The United States spends 3.7 of its GDP on defense and security; China is estimated to spend about 1.7 percent of its GDP in those areas. Beraud-Sudreau said the percentage has been “relatively constant” for 26 years.
More importantly, “spending does not … measure military effectiveness,” she said.
Beraud-Sudreau said the Chinese annual security budget statement that Beijing releases publicly “is just a headline figure.” The number “doesn’t break down what the money is spent on.” Beijing’s announced defense spending for this year is $252 billion; the U.S. budget forecast is for $752.9 billion, including nuclear programs under the Department of Energy.
From what is known from a 2019 white paper on defense and from diving deep into specialized Chinese-language publications, Beraud-Sudreau said Beijing is spending about 31 percent of its military budget on personnel and 41 percent on equipment and research and development.
Even the personnel spending figure, however, can be questioned, since it is not clear how much of that goes to China’s military/police security forces, she added.
Beraud-Sudreau said what China is spending on science and technology is far murkier and not just because of classification. The estimates from western sources are not likely fully accounting for the mixing of dual-use technologies and public-private venture expenditures.
The same holds true for weapons China is buying from other nations. Beijing is Russia’s second-largest arms customer – buying the Kremlin’s fighter aircraft, missiles, destroyers and submarines. Factors here include the differences in wages and also possible discounts in the sales agreement.
Without a specially developed military spending exchange index – differing from market exchange rates, or the value of one currency against another – Robertson said U.S. military-related spending doesn’t exceed the next 10 countries, as former President Barack Obama claimed in 2012. It “is actually about the same as Russia and China combined,” he said.
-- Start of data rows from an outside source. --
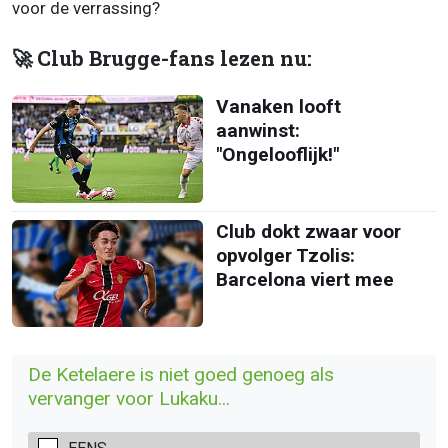
voor de verrassing?
🚀 Club Brugge-fans lezen nu:
Vanaken looft
aanwinst:
"Ongelooflijk!"
Club dokt zwaar voor
opvolger Tzolis:
Barcelona viert mee
De Ketelaere is niet goed genoeg als
vervanger voor Lukaku...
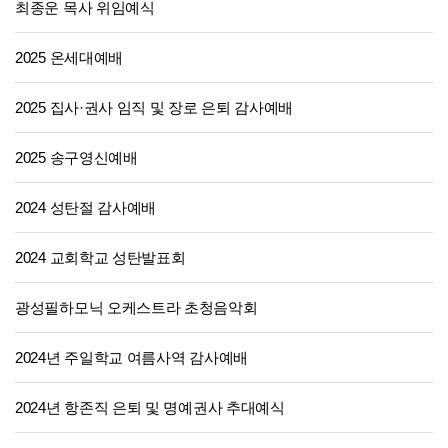
최종운 목사 위임예식
2025 온세대예배
2025 집사·권사 임직 및 장로 은퇴 감사예배
2025 송구영신예배
2024 성탄절 감사예배
2024 교회학교 성탄발표회
광성필하모닉 오케스트라 초청음악회
2024년 주일학교 여름사역 감사예배
2024년 항존직 은퇴 및 명예권사 추대예식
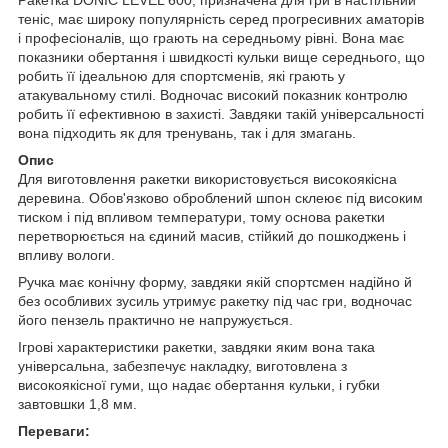
теніс, має широку популярність серед прогресивних аматорів
і професіоналів, що грають на середньому рівні. Вона має
показники обертання і швидкості кульки вище середнього, що
робить її ідеальною для спортсменів, які грають у
атакувальному стилі. Водночас високий показник контролю
робить її ефективною в захисті. Завдяки такій універсальності
вона підходить як для тренувань, так і для змагань.
Опис
Для виготовлення ракетки використовується високоякісна
деревина. Обов'язково оброблений шпон склеює під високим
тиском і під впливом температури, тому основа ракетки
перетворюється на єдиний масив, стійкий до пошкоджень і
впливу вологи.
Ручка має конічну форму, завдяки якій спортсмен надійно й
без особливих зусиль утримує ракетку під час гри, водночас
його пензель практично не напружується.
Ігрові характеристики ракетки, завдяки яким вона така
універсальна, забезпечує накладку, виготовлена з
високоякісної гуми, що надає обертання кульки, і губки
завтовшки 1,8 мм.
Переваги:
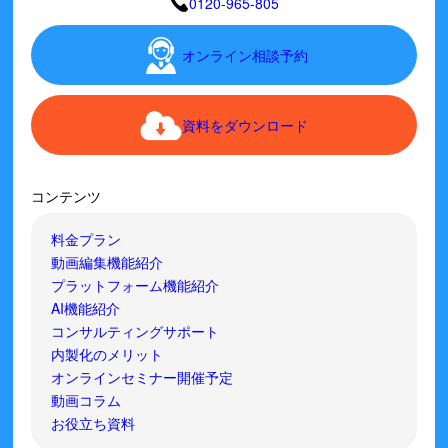
0120-965-805
オンライン相談予約
資料をダウンロード
コンテンツ
料金プラン
動画編集機能紹介
プラットフォーム機能紹介
AI機能紹介
コンサルティングサポート
内製化のメリット
オンラインセミナー開催予定
動画コラム
お役立ち資料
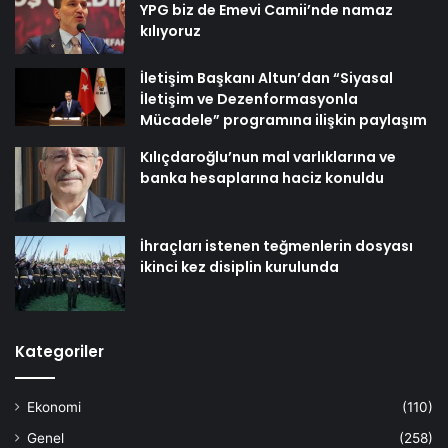
YPG biz de Emevi Camii’nde namaz
kılıyoruz
İletişim Başkanı Altun’dan “Siyasal
İletişim ve Dezenformasyonla
Mücadele” programına ilişkin paylaşım
Kılıçdaroğlu’nun mal varlıklarına ve
banka hesaplarına haciz konuldu
İhraçları istenen teğmenlerin dosyası
ikinci kez disiplin kurulunda
Kategoriler
Ekonomi
(110)
Genel
(258)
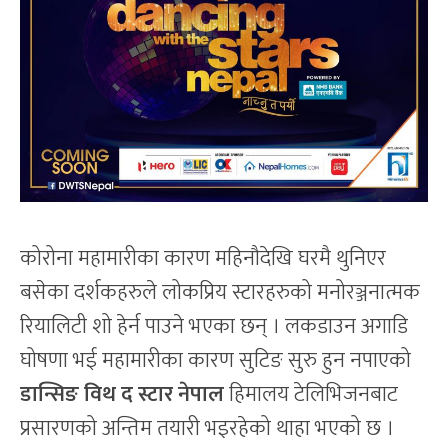
कोरोना महामारीका कारण महिनौदेखि घरमै थुनिएर
बसेका दर्शकहरुले लोकप्रिय स्टारहरुको मनोरञ्जनात्मक
रियालिटी शो हेर्न पाउने भएका छन् । लकडाउन अगाडि
घोषणा भई महामारीका कारण सुटिङ सुरु हुन नपाएको
डान्सिङ विथ द स्टार नेपाल
हिमालय टेलिभिजनबाट
प्रसारणको अन्तिम तयारी भइरहेको थाहा भएको छ ।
To get to that number, Robertson used an index on purchasing power but warned cross-country comparisons can be a “source of great error.”
Because wages are lower in China, Beijing gets a lot more labor in the armed forces and workers available in its defense industrial base. During the question-and-answer session, he noted Chinese labor costs are rising in its military, as it professionalizes to attract quality recruits and officers, and in the private sector.